# The BROTHERHOOD ...I Don't Give a Damn



## kwflatbed (Dec 29, 2004)

I took this job because of the benefits & a steady paycheck

*JIM DONAHUE
Process Problem Solving Contributor*
_Officer.com_

"It's not like it used to be," laments one of your buddies over coffee. "We used to get together after the shift for a beer. We played softball together. We partied together. When someone had a big project at home, we all pitched in and helped get it done. These young kids just don't care anymore." 
I want you to think about those guys. As you read this, I encourage you to imagine who it is in your department that best fits this description. Stay with me here. 
The scenario: the shift is really busy with calls backed up. You're down a couple of reports. Then, one of the guys ties himself up on a B.S. arrest that will take him out of service for a couple of hours, leaving everyone else to cover his area. 
When a list goes up announcing an upcoming overtime detail, this guy's name will always be at or near the top. Anytime you're near him, he's complaining--about something. Never a positive word comes out of his mouth. 
Another scenario: a group in your community plans a charity event--like collecting toys at Christmas to be given to kids whose families are facing tough times. The cops are invited to help. This guy only shows up if he's getting paid. Otherwise, he's nowhere to be found.

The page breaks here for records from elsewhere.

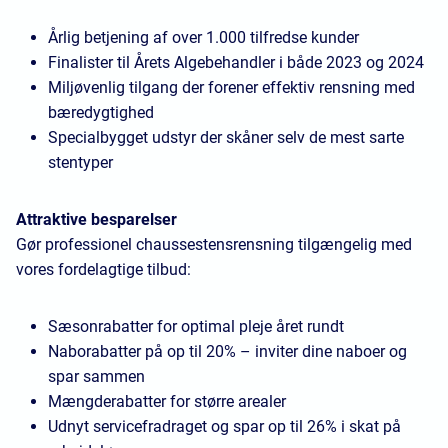
Årlig betjening af over 1.000 tilfredse kunder
Finalister til Årets Algebehandler i både 2023 og 2024
Miljøvenlig tilgang der forener effektiv rensning med
bæredygtighed
Specialbygget udstyr der skåner selv de mest sarte
stentyper
Attraktive besparelser
Gør professionel chaussestensrensning tilgængelig med
vores fordelagtige tilbud:
Sæsonrabatter for optimal pleje året rundt
Naborabatter på op til 20% – inviter dine naboer og
spar sammen
Mængderabatter for større arealer
Udnyt servicefradraget og spar op til 26% i skat på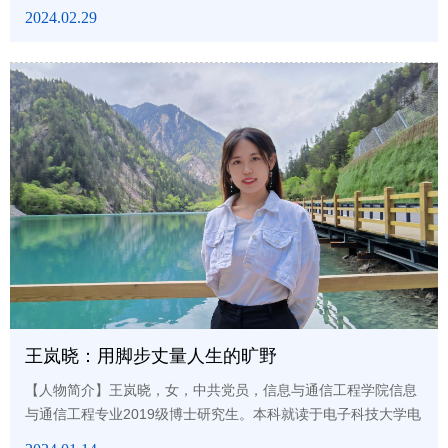
个关键人物，28个关键事件，其中，没有中国的名字。一本“雷
2024.02.29
达原理”，28本英文版“雷达丛书”，70年前，新中国第一款自主设
计雷达314甲开始亮相，新中国的雷达事业，蹒跚起步。在成
电，有这样一个团队：雷达探测与成像团队，他们立志助力祖国
雷达事业弯道超车。三年前，有这样一个班级，在班主任闵锐教
授...
王岚晓：用脚步丈量人生的旷野
【人物简介】王岚晓，女，中共党员，信息与通信工程学院信息
与通信工程专业2019级博士研究生。本科就读于电子科技大学电
子工程学院，以学院第一的优异成绩进入英才实验学院，本科成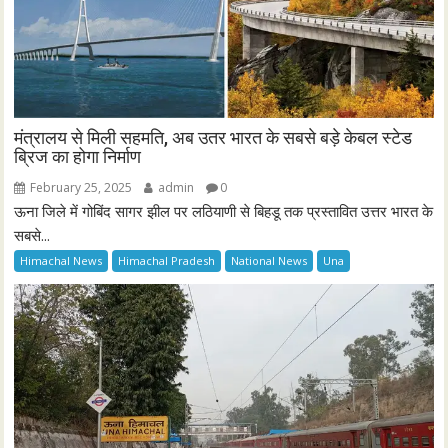
मंत्रालय से मिली सहमति, अब उतर भारत के सबसे बड़े केबल स्टेड
ब्रिज का होगा निर्माण
February 25, 2025
admin
0
ऊना जिले में गोबिंद सागर झील पर लठियाणी से बिहडू तक प्रस्तावित उत्तर भारत के
सबसे...
Himachal News
Himachal Pradesh
National News
Una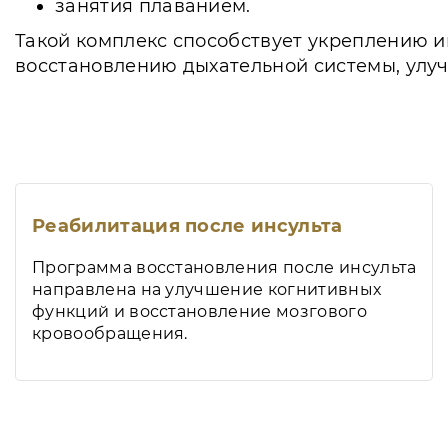
занятия плаванием.
Такой комплекс способствует укреплению и
восстановлению дыхательной системы, улу
Реабилитация после инсульта
Программа восстановления после инсульта
направлена на улучшение когнитивных
функций и восстановление мозгового
кровообращения.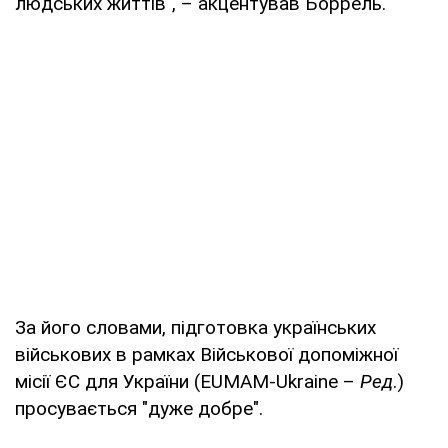
людських життів", – акцентував Боррель.
За його словами, підготовка українських
військових в рамках Військової допоміжної
місії ЄС для України (EUMAM-Ukraine –
Ред
.)
просувається "дуже добре".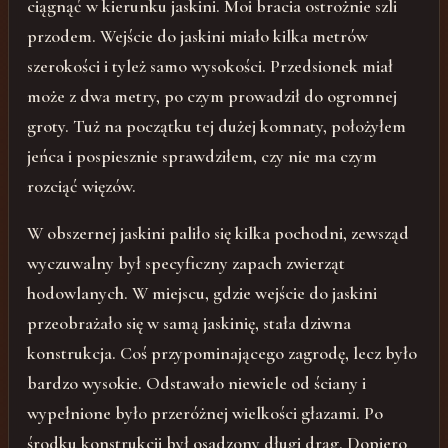
ciągnąć w kierunku jaskini. Moi bracia ostrożnie szli
przodem. Wejście do jaskini miało kilka metrów
szerokości i tyleż samo wysokości. Przedsionek miał
może z dwa metry, po czym prowadził do ogromnej
groty. Tuż na początku tej dużej komnaty, położyłem
jeńca i pospiesznie sprawdziłem, czy nie ma czym
rozciąć więzów.
W obszernej jaskini paliło się kilka pochodni, zewsząd
wyczuwalny był specyficzny zapach zwierząt
hodowlanych. W miejscu, gdzie wejście do jaskini
przeobrażało się w samą jaskinię, stała dziwna
konstrukcja. Coś przypominającego zagrodę, lecz było
bardzo wysokie. Odstawało niewiele od ściany i
wypełnione było przeróżnej wielkości głazami. Po
środku konstrukcji był osadzony długi drąg. Dopiero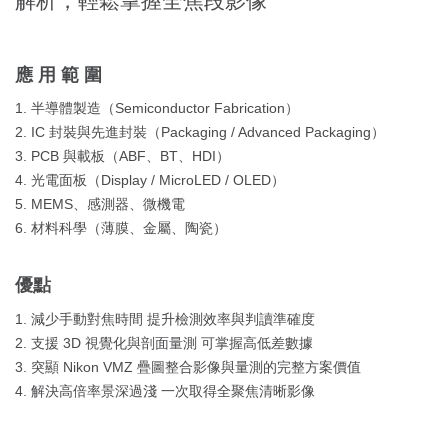
解析，輕鬆掌握全焦段影像
應用範圍
1. 半導體製造（Semiconductor Fabrication）
2. IC 封裝與先進封裝（Packaging / Advanced Packaging）
3. PCB 與載板（ABF、BT、HDI）
4. 光電面板（Display / MicroLED / OLED）
5. MEMS、感測器、微機電
6. 材料科學（薄膜、金屬、陶瓷）
優點
1. 減少手動對焦時間 提升檢測效率與判讀準確度
2. 支援 3D 視覺化與剖面量測 可掌握高低差數據
3. 突顯 Nikon VMZ 疊圖整合影像與量測的完整方案價值
4. 解決高倍率景深過淺 一次取得全聚焦清晰影像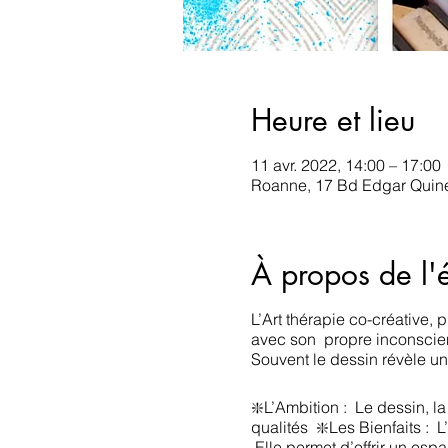
Heure et lieu
11 avr. 2022, 14:00 – 17:00
Roanne, 17 Bd Edgar Quine
À propos de l
L’Art thérapie co-créative,
avec son propre inconscie
Souvent le dessin révèle un
❇️L’Ambition : Le dessin, la
qualités ❇️Les Bienfaits : L’
Elle permet d’offrir un esp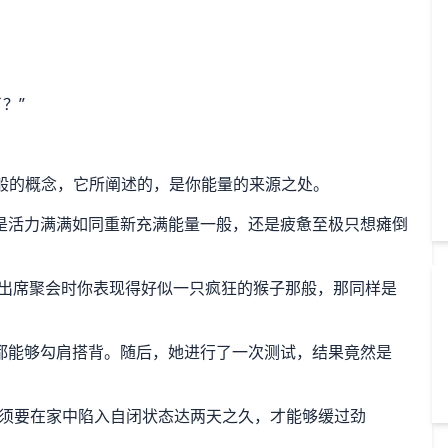
？”
”那般的概念，它所阐述的，是你能量的来源之处。
是活力满满如同重新充满能量一般，还是疲惫至极只想瘫倒
算出席聚会时你表现得好似一只疯狂的猴子那般，那同样是
都能够勾肩搭背。随后，她进行了一次测试，结果竟然是
必须要在家中陷入自闭状态达两天之久，才能够缓过劲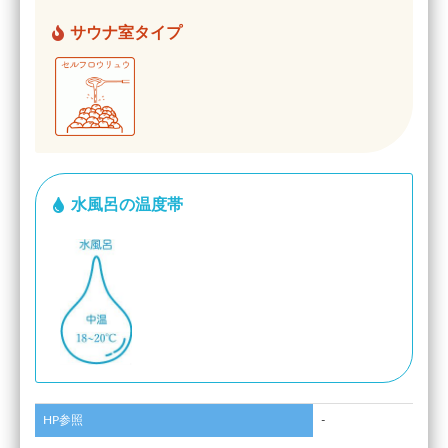
サウナ室タイプ
水風呂の温度帯
HP参照
-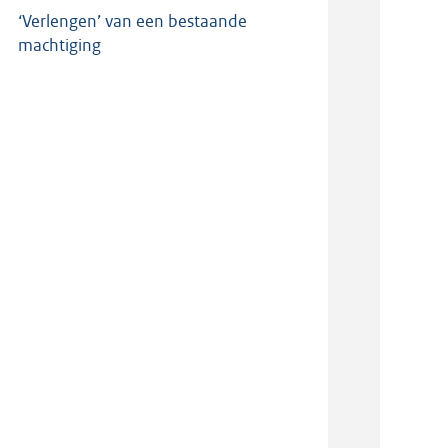
‘Verlengen’ van een bestaande
machtiging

Full Article: http://www.officer.com/web/online/Police-Life/The-BROTHERHOOD-I-Dont-Give-a-Damn/17$36557


----------



## mpdcam (May 5, 2002)

Amen


----------



## Mozzarella (Apr 8, 2006)

I've heard coworkers state that "they're here to make money not friends"; so it's under the bus you go! As for me, kick the sand baggers to the side and have a good laugh @ the minimum. If you can't help a brother or sister out, shut up and just listen to them. Compassion is like attitudes; very contagous.


----------